Android Studio also doesn’t appear to support targeting breakpoints from the UI (say, from clicking in a gutter) to specific debug tabs, so you may also need to set breakpoints in the appropriate lldb console by hand.

Managing more debug tabs may require different approaches.

Debug Native Memory Allocations

Android Studio includes a Native Memory Profiler which works for physical devices running Android 10 and later. In order to track allocations correctly Gecko must be built with jemalloc disabled. Additionally, the native memory profiler appears to only work with aarch64 builds.

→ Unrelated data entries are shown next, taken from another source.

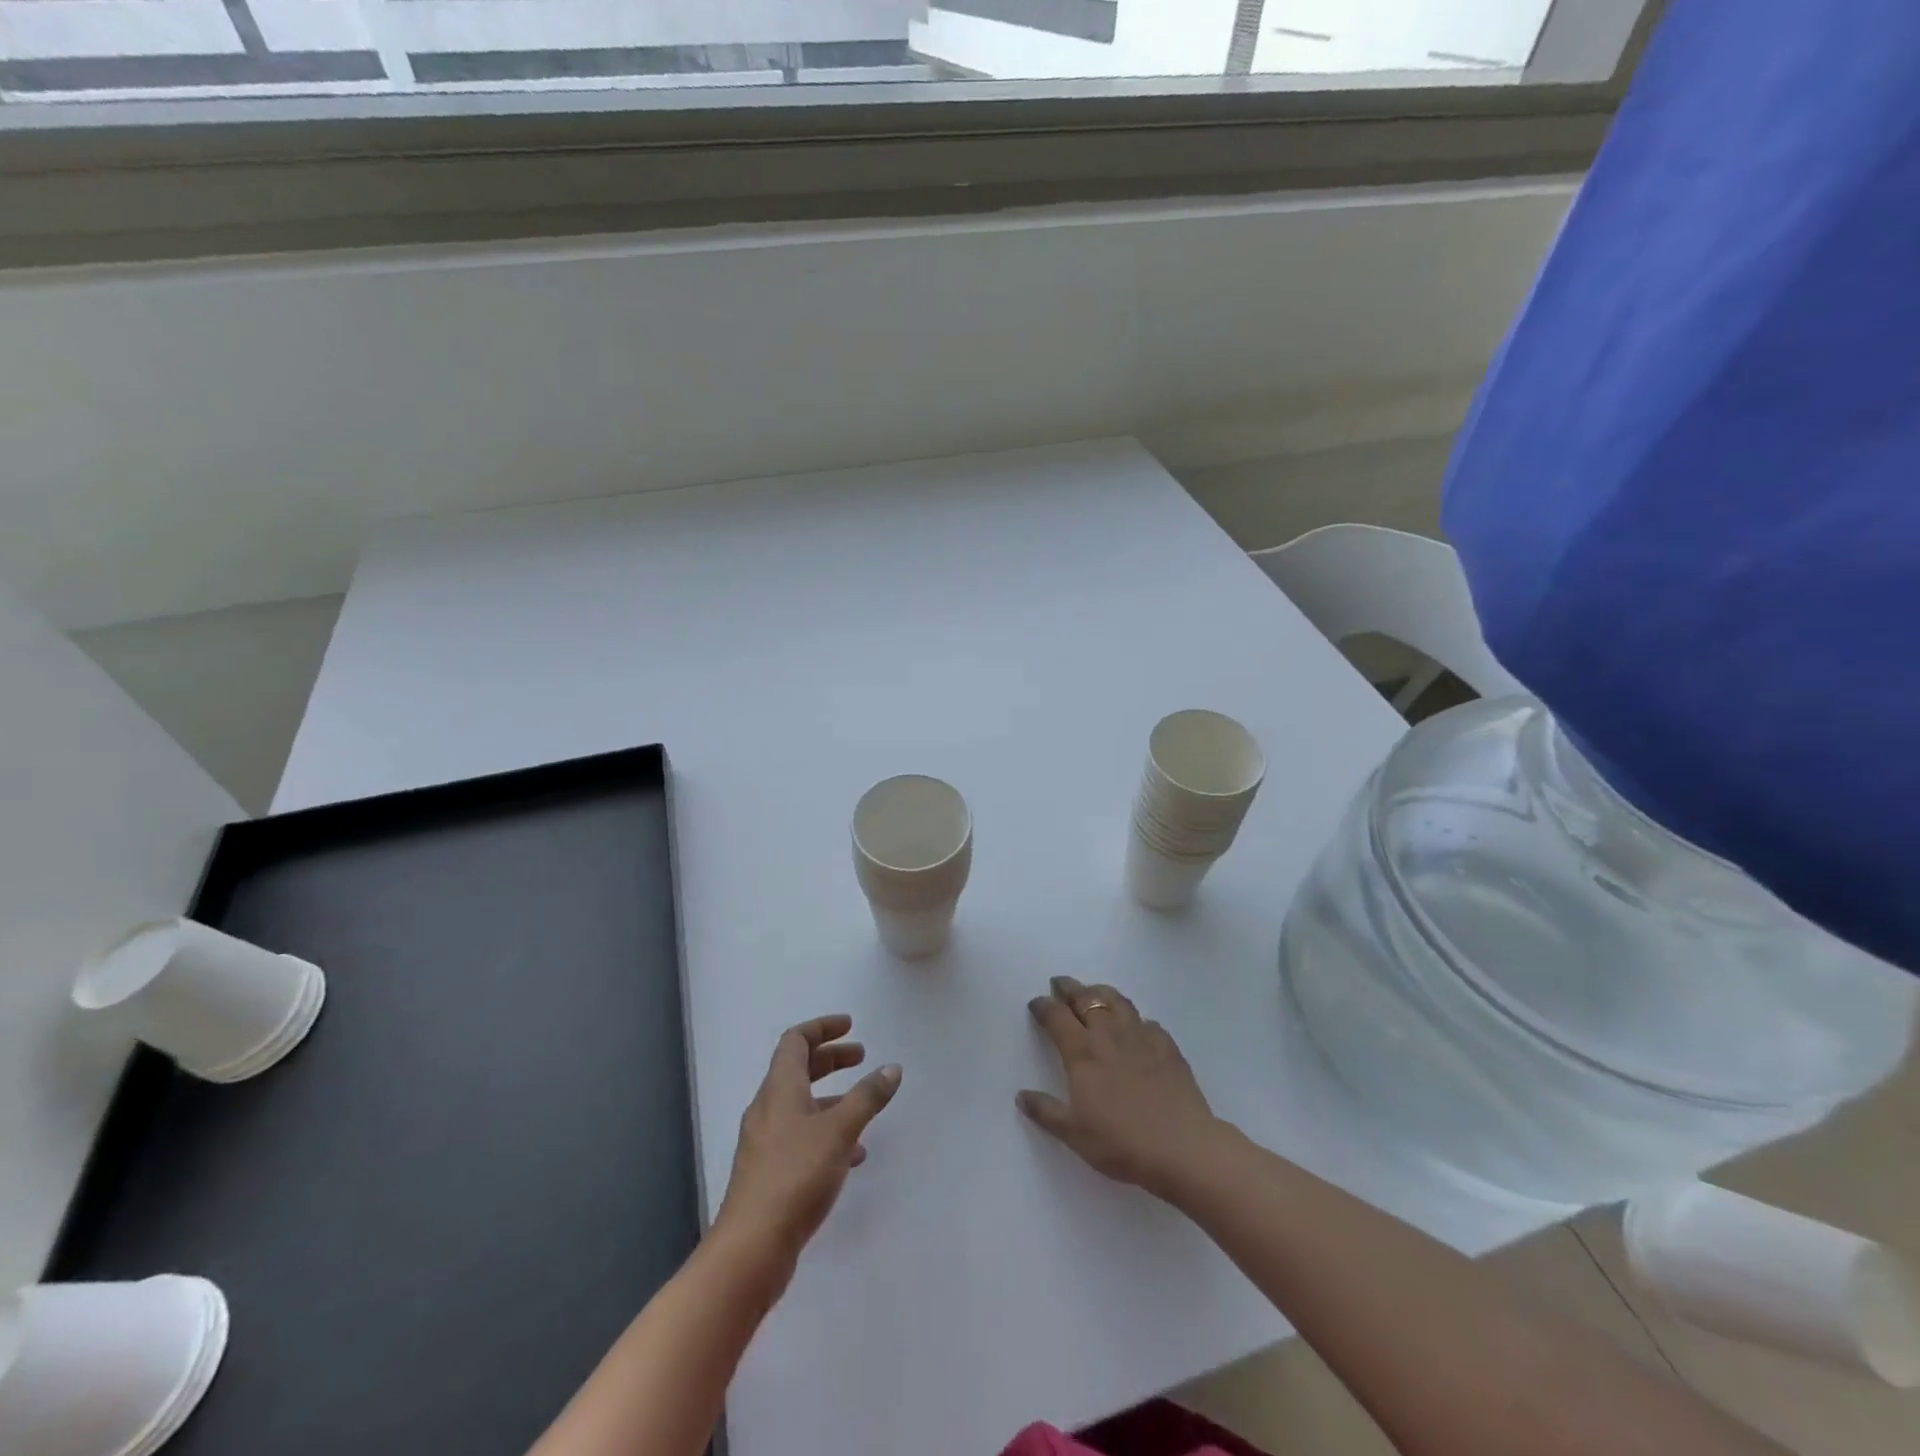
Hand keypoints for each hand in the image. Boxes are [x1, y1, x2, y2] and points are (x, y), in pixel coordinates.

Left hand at [715, 1015, 901, 1266]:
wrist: (751, 1248)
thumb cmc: (795, 1176)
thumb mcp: (840, 1131)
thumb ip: (867, 1097)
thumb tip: (891, 1068)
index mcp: (779, 1089)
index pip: (795, 1041)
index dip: (822, 1028)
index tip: (850, 1026)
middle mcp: (767, 1109)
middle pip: (797, 1069)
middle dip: (830, 1059)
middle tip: (861, 1058)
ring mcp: (765, 1142)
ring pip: (800, 1105)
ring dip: (830, 1097)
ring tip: (863, 1107)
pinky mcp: (769, 1172)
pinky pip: (800, 1135)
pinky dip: (825, 1131)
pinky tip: (852, 1154)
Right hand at [1018, 976, 1222, 1195]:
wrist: (1181, 1148)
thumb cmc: (1121, 1142)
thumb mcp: (1074, 1134)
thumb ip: (1046, 1112)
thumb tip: (1021, 1096)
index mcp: (1082, 1052)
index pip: (1057, 1016)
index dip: (1044, 1006)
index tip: (1036, 1002)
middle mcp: (1109, 1034)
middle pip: (1086, 998)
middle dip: (1069, 988)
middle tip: (1060, 984)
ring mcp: (1141, 1036)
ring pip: (1117, 1001)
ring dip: (1100, 992)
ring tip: (1093, 992)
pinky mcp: (1167, 1046)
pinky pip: (1146, 1021)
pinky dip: (1134, 1018)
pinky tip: (1135, 1027)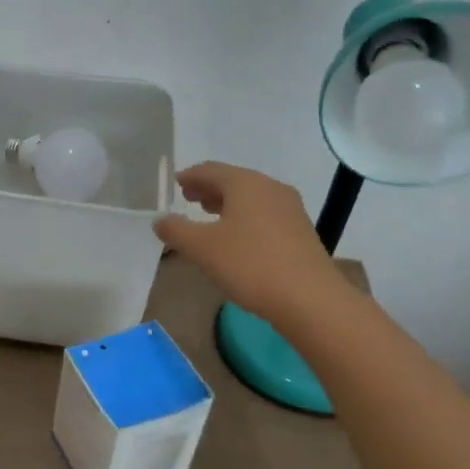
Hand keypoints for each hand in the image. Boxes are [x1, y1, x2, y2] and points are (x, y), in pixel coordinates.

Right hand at [153, 161, 342, 320]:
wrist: (309, 298)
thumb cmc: (250, 265)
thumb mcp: (201, 248)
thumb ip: (176, 230)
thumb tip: (160, 220)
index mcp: (245, 183)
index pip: (210, 170)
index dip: (190, 176)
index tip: (176, 183)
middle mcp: (270, 188)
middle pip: (233, 181)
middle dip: (209, 189)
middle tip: (189, 198)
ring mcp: (290, 209)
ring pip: (251, 198)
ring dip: (227, 203)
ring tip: (210, 216)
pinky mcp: (300, 230)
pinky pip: (265, 214)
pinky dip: (245, 217)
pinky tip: (238, 237)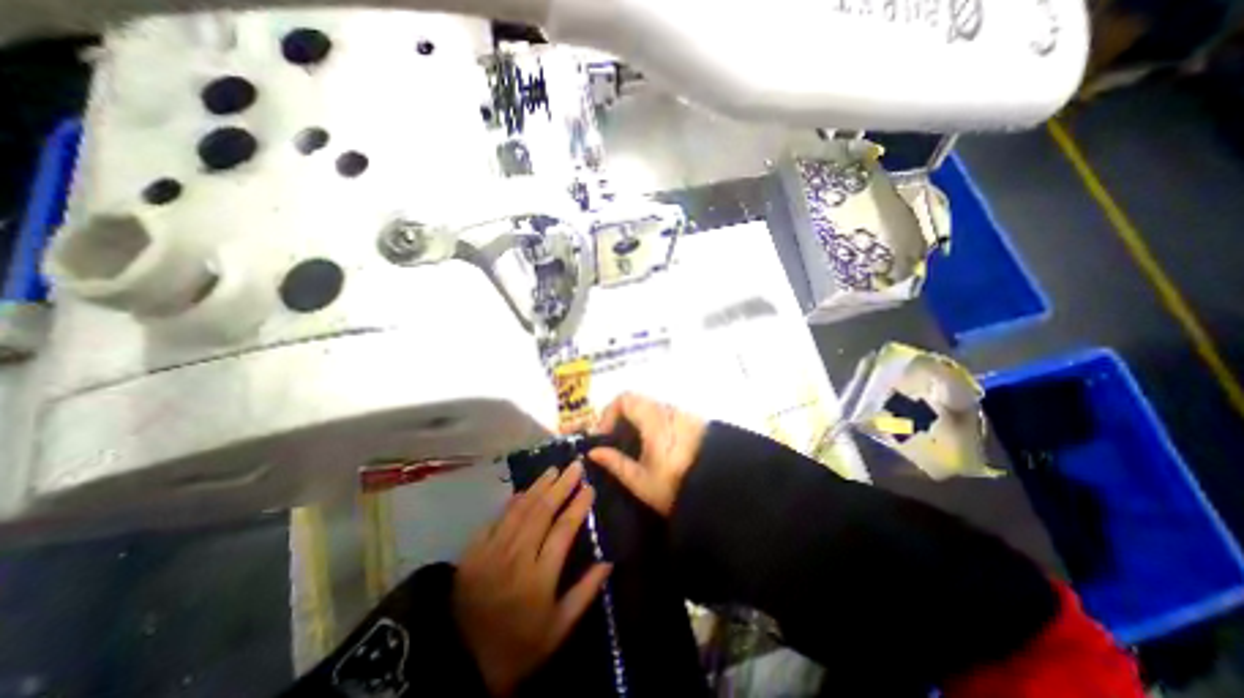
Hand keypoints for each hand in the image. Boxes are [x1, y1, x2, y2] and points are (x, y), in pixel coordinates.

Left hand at [457, 461, 613, 693]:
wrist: (459, 664)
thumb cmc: (518, 647)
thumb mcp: (558, 629)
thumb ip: (585, 592)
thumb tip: (608, 561)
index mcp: (539, 577)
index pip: (563, 530)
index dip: (578, 505)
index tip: (589, 487)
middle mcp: (516, 557)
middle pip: (542, 511)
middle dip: (562, 485)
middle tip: (575, 466)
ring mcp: (492, 551)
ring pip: (520, 509)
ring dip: (539, 486)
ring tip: (554, 469)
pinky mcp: (473, 551)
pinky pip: (497, 518)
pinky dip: (512, 502)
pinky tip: (524, 490)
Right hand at [588, 396, 704, 515]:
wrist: (723, 491)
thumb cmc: (677, 486)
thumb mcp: (641, 481)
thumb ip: (615, 463)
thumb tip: (594, 451)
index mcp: (653, 419)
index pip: (625, 399)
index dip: (609, 413)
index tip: (605, 436)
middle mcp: (668, 410)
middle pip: (637, 401)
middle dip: (621, 418)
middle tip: (616, 443)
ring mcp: (682, 414)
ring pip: (651, 408)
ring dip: (637, 421)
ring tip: (634, 449)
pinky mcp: (693, 422)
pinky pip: (665, 415)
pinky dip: (652, 424)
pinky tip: (655, 449)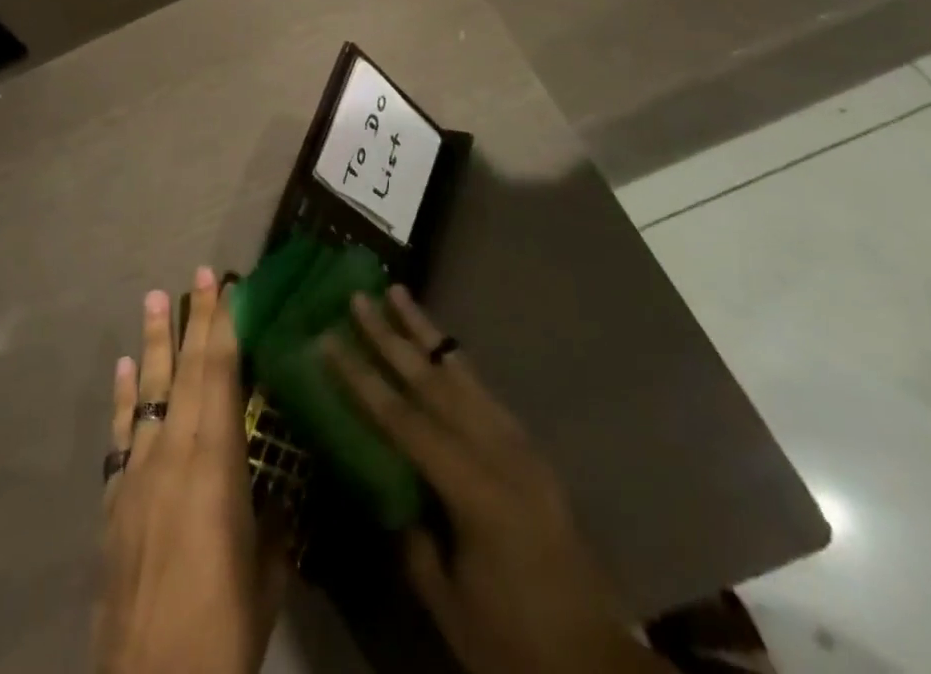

The following must therefore be present in your mozconfig file:

ac_add_options --target=aarch64
ac_add_options --disable-jemalloc

The resulting profiles are symbolicated correctly in debug builds, however, you may prefer to use a release build when profiling. Unfortunately a method to symbolicate using local symbols from the development machine has not yet been found, therefore in order for the profile to be symbolicated you must prevent symbols being stripped during the build process. To do so, add the following to your mozconfig:

ac_add_options STRIP_FLAGS=--strip-debug

And the following to mobile/android/geckoview/build.gradle, and additionally to mobile/android/geckoview_example/build.gradle if profiling GeckoView Example, or app/build.gradle if profiling Fenix, for example.

android {
    packagingOptions {
        doNotStrip "**/*.so"
    }
}

Using Android Studio on Windows

You can now use artifact builds mode on MozillaBuild environment even if you are not using WSL. If you want to debug GeckoView using Android Studio on Windows, you have to set an additional environment variable via the Control Panel to run the gradle script. The mach command sets these variables automatically, but Android Studio cannot.

If you install MozillaBuild tools to C:\mozilla-build (default installation path), you have to set the MOZILLABUILD environment variable to recognize MozillaBuild installation path.

To set environment variable on Windows 10, open the Control Panel from Windows System, then select System and Security - System - Advanced system settings - Environment Variables ....

To set the MOZILLABUILD variable, click New... in User variables for, then Variable name: is MOZILLABUILD and Variable value: is C:\mozilla-build.

You also have to append some tool paths to the Path environment variable.

To append the variables to PATH, double click Path in User Variables for, then click New. And append the following variables to Path.

  • %MOZILLABUILD%\msys\bin

  • %MOZILLABUILD%\bin